Saved data entries
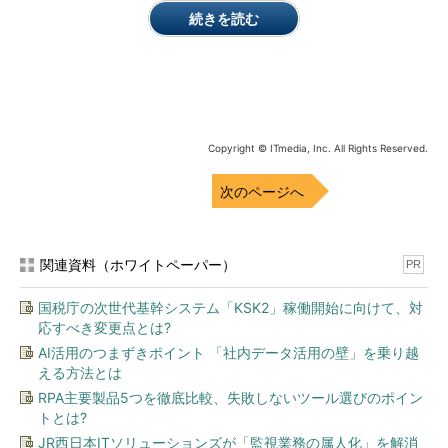
続きを読む
Copyright © ITmedia, Inc. All Rights Reserved.
次のページへ
関連資料（ホワイトペーパー）
PR
国税庁の次世代基幹システム「KSK2」稼働開始に向けて、対
応すべき変更点とは?
AI活用のつまずきポイント 「社内データ活用の壁」を乗り越
える方法とは
RPA主要製品5つを徹底比較、失敗しないツール選びのポイン
トとは?
JR西日本ITソリューションズが「監視業務の属人化」を解消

**Exercise requirements**
Only an exact copy of the records counts as an answer. Leave out the images.

**Answer box**
続きを読む
Copyright © ITmedia, Inc. All Rights Reserved.
次のページへ
関連資料（ホワイトペーパー）
PR
国税庁の次世代基幹システム「KSK2」稼働開始に向けて、対
応すべき変更点とは?
AI活用のつまずきポイント 「社内データ活用の壁」を乗り越
える方法とは
RPA主要製品5つを徹底比較、失敗しないツール選びのポイン
トとは?
JR西日本ITソリューションズが「監視業務の属人化」を解消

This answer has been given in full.